・電線絵画展 ー小林清親から山口晃までー

・練馬区立美術館

・2021年3月6日(日)

 

 

日本の絵画に描かれた電線について考察する企画展。電線というと写真を撮る時、邪魔になるもの。なぜ電線?と思うなかれ。モノの見方が時とともに変わることがよくわかる。

 

日本に初めて電線が登場したのは江戸時代末期。

ペリーが献上品として持ち込んだ。横浜にてデモを行った時の様子を現場で警備の任にあたっていた松代藩樋畑翁輔が写生していた。これが電線絵画の記念すべき第一号である。

 

最先端の科学技術の電線が登場した頃は今でいう「5G」のようなキラキラした感じだったろう。

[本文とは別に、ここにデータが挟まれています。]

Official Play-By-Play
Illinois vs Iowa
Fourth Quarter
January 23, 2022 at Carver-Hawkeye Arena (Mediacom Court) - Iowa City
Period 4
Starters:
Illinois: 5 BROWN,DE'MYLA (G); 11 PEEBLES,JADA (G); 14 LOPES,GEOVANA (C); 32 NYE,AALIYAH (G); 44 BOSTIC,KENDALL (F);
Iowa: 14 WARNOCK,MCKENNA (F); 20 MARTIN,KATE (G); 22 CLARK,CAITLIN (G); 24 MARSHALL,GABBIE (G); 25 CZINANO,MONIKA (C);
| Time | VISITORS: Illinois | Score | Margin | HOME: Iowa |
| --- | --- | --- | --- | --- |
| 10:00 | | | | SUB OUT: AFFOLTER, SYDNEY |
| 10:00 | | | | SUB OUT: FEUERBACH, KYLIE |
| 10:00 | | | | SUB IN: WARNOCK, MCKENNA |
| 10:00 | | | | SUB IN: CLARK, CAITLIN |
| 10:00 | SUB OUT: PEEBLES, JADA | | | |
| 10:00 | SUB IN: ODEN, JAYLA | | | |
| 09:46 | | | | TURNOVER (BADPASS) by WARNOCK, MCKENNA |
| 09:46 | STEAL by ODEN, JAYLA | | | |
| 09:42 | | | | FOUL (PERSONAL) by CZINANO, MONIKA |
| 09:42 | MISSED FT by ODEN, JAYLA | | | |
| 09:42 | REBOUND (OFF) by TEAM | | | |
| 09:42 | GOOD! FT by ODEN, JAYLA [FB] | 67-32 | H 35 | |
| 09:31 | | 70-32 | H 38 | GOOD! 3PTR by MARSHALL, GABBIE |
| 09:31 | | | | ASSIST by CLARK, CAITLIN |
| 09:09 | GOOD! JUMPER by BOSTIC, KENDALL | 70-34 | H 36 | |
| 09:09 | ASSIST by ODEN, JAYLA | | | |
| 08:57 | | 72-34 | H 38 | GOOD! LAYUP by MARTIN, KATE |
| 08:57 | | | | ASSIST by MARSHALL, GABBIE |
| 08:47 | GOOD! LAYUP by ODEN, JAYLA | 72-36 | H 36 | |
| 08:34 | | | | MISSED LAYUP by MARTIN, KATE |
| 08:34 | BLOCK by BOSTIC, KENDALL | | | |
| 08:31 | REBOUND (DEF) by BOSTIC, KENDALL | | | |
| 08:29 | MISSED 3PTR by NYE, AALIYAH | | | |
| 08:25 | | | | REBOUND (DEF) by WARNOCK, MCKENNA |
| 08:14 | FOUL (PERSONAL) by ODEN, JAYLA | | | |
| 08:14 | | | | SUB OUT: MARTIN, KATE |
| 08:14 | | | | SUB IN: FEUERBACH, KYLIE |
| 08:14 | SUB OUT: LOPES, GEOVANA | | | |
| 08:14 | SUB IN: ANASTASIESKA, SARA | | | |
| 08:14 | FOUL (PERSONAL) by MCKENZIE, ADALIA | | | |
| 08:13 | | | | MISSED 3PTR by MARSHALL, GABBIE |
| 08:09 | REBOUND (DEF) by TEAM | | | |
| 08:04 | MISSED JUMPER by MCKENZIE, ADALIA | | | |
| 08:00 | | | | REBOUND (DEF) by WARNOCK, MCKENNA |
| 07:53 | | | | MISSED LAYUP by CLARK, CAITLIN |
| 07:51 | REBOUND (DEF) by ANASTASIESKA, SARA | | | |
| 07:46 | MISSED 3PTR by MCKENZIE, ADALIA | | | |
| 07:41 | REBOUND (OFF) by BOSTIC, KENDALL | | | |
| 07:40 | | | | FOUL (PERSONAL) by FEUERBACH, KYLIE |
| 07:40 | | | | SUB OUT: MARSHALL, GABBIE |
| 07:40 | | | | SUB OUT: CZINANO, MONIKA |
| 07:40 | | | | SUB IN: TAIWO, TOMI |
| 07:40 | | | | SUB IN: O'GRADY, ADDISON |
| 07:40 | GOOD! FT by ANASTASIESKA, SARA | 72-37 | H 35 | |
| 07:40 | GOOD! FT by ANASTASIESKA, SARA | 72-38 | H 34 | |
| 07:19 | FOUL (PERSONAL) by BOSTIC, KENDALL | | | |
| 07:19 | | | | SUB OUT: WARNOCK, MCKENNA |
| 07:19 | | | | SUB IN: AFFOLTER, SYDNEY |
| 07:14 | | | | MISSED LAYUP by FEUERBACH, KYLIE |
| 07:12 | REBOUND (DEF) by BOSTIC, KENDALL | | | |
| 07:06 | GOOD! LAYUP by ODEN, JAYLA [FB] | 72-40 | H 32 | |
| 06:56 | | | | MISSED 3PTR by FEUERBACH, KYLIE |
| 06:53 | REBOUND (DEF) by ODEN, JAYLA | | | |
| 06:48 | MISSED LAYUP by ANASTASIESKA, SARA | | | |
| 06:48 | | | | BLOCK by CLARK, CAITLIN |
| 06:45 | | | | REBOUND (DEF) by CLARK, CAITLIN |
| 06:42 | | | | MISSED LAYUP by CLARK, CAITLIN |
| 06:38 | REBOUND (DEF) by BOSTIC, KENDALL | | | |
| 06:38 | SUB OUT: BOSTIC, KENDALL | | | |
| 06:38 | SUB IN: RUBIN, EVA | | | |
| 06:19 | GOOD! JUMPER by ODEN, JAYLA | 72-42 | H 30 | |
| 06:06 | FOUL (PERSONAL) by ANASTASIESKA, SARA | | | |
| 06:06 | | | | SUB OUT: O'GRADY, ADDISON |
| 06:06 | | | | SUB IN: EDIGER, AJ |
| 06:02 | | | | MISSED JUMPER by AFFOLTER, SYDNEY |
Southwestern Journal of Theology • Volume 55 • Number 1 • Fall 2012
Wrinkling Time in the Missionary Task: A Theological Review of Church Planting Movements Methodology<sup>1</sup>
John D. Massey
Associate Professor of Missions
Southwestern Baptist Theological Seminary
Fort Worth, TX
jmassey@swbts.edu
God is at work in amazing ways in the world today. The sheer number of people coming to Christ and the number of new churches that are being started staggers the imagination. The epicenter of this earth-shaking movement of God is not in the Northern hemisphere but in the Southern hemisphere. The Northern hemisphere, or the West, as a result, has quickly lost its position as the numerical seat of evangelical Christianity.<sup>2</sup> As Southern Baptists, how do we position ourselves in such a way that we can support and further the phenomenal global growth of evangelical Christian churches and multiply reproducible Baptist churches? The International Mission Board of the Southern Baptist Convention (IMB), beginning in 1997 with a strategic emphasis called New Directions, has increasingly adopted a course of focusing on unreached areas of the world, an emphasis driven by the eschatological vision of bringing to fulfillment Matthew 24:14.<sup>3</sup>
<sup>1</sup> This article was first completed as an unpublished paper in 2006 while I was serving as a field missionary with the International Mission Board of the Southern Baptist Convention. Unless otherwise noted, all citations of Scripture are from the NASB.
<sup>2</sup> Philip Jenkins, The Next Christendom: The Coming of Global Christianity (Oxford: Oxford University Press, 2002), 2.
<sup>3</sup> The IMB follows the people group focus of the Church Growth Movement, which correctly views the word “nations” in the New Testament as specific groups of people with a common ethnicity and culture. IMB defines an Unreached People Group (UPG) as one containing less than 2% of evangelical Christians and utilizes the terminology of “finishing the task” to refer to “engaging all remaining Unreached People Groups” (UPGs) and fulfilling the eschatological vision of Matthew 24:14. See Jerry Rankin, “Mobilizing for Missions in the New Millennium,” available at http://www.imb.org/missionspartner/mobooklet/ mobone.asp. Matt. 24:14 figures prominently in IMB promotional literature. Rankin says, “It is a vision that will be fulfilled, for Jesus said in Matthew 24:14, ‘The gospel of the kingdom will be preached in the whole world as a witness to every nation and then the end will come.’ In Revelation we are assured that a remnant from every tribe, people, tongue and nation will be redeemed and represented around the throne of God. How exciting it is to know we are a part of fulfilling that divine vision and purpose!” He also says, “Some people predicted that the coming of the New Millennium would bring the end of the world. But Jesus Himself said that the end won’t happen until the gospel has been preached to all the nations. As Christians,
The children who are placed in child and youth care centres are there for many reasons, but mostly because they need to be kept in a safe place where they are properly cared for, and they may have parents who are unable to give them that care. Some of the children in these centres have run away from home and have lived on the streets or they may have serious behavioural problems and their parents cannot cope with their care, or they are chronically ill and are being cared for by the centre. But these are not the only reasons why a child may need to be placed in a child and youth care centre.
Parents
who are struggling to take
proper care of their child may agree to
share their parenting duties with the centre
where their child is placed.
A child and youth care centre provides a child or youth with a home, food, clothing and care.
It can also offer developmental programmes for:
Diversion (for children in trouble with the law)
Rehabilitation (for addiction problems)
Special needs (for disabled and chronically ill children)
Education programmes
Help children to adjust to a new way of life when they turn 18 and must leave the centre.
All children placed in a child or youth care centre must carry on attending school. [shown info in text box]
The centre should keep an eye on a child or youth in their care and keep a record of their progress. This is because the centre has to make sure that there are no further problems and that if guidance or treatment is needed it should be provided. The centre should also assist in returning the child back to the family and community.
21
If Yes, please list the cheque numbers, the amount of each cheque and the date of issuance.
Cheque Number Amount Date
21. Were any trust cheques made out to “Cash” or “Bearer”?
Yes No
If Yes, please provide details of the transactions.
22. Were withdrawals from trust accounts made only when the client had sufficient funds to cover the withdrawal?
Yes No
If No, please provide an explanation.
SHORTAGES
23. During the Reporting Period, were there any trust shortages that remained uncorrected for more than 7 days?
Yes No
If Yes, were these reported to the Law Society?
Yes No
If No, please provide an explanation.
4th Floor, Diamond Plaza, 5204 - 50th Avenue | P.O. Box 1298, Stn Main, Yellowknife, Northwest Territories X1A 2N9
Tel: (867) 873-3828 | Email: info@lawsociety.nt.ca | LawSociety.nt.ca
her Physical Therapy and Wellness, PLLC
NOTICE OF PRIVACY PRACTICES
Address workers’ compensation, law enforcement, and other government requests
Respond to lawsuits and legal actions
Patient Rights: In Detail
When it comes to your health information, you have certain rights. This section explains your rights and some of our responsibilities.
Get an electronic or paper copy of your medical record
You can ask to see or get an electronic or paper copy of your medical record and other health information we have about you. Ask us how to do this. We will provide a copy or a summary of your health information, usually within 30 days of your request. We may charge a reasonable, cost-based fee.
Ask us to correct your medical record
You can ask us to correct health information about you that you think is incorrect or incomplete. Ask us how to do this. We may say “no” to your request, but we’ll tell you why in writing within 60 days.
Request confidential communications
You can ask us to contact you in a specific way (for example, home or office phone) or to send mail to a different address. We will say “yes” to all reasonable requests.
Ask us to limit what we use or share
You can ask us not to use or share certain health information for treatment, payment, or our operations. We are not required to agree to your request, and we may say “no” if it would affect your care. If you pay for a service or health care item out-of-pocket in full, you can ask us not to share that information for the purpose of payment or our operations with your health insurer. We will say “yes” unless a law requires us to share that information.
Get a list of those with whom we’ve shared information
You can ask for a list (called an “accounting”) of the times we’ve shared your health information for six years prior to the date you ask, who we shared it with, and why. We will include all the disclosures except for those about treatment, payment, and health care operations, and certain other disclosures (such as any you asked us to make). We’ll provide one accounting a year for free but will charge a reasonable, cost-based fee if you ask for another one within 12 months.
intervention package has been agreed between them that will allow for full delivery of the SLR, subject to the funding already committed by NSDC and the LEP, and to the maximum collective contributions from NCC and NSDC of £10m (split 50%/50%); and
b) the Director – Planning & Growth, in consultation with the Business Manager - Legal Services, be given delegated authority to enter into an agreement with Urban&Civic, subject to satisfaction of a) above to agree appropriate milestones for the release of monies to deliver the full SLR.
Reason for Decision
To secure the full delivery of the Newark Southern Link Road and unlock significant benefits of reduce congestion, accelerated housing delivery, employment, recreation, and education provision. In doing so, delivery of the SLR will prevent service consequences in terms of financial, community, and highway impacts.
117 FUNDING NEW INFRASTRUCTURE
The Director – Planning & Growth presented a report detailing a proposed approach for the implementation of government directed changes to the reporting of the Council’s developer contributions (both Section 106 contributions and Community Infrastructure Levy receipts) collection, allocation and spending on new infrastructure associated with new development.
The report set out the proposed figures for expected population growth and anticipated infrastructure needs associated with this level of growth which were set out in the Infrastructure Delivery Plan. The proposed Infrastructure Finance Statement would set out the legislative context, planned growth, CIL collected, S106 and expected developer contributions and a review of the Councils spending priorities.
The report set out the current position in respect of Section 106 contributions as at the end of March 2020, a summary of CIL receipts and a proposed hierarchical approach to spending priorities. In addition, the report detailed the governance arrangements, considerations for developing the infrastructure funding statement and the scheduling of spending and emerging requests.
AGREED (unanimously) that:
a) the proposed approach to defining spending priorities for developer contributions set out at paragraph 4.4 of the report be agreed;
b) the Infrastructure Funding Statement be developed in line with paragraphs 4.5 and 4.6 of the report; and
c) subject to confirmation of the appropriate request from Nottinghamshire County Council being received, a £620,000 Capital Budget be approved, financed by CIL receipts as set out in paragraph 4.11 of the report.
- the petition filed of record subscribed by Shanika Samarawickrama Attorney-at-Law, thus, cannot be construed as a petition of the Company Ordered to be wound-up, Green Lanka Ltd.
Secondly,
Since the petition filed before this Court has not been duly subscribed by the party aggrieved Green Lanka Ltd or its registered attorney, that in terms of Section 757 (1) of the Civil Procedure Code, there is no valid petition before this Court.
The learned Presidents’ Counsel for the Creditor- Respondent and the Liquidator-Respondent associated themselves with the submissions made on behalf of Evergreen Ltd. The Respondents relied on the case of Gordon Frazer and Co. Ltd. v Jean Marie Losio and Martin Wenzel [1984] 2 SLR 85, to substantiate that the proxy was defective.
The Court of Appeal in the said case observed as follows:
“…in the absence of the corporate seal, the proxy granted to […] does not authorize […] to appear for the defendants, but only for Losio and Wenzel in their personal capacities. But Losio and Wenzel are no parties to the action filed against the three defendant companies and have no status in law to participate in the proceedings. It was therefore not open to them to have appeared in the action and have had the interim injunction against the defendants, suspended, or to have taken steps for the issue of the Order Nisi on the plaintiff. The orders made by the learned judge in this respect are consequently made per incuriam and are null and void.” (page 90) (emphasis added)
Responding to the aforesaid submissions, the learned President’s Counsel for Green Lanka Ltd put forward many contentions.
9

電線をイケてるアイテムとして描いた画家が小林清親で、この展覧会のチラシやポスターにメインで使われている

 

39  小林清親 従箱根山中富嶽眺望

 

は、富士山をバックにした電線と旅人というシンプルで象徴的な一点。これはいい絵だと思う。

 

その後、極めて早いペースで電線は日本中に張り巡らされていく。もの珍しいうちは錦絵などにも登場するが、段々と電線のイケてる感じはなくなり、画家ごとに取り上げ方が変わってくる。

 

対象的な例として二人の版画名手、川瀬巴水と吉田博が挙げられている。同じ時代に描かれた東京の風景版画でも川瀬巴水の作品に電線はあるが、吉田博の作品に電線がない。電線は美しくないし、自然のものでも、伝統的なものでもないから邪魔。大正時代頃にはもうそんな認識はあったようだ。

 

それから当たり前のものになった電線は、画家がそれに何かを見出した時、描かれるものになっていく。

 

変わりゆく東京の姿を切り通しの風景に見出した岸田劉生の作品もその中に電柱がしっかり描かれている。パネル展示だが東京国立近代美術館所蔵の「道路と土手と塀(切通之写生)」には電柱の影が効果的に描き込まれていている。

 

戦前戦後、電柱、電線を描いた様々な作品が展示されているが、ただ描くだけでは絵にならないので、色々な視点や工夫があって面白い。

 

どんな絵があるかは是非足を運んで見てほしい。練馬区立美術館はいい感じの公立美術館。地元にこういう美術館があると嬉しい。

 

最後に好きな作品を書いて終わります。

 

 

 

17  河鍋暁斎 山岡鉄舟合筆 電信柱

今日の一点を選ぶならこの作品。縦137.5 横16.2cm の縦長の絵。墨で縦一本の線で電柱を描いたもの。たぶん席画。上部に山岡鉄舟の讃「聴貴聡智貴明(聴くは聡きを貴び、智は明るきを貴ぶ)」

 

77  川瀬巴水 東京十二題 木場の夕暮

夕暮れの空、木場の水面に映る空の色彩。真っ黒なシルエットの電柱。綺麗な木版画。

 

89   佐伯祐三 下落合風景

まだ都市化される前の下落合の野原に建てられた細長い電柱1本をど真ん中に据えた構図。筆の素早い勢い、発色の良さ、豪華な額縁、本気の電柱油絵。

 

134   海老原喜之助 群がる雀

真っ青な空の画面を横切る電線に群がってつかまる沢山の雀たち。とても気持ちの良い電線絵画。

 

144   阪本トクロウ 呼吸(電線)

真っ青な空を背景に電線だけを描いている。重力に引っ張られて生じた微妙な曲線と僅かに違う太さの加減が何処か官能的ですらある。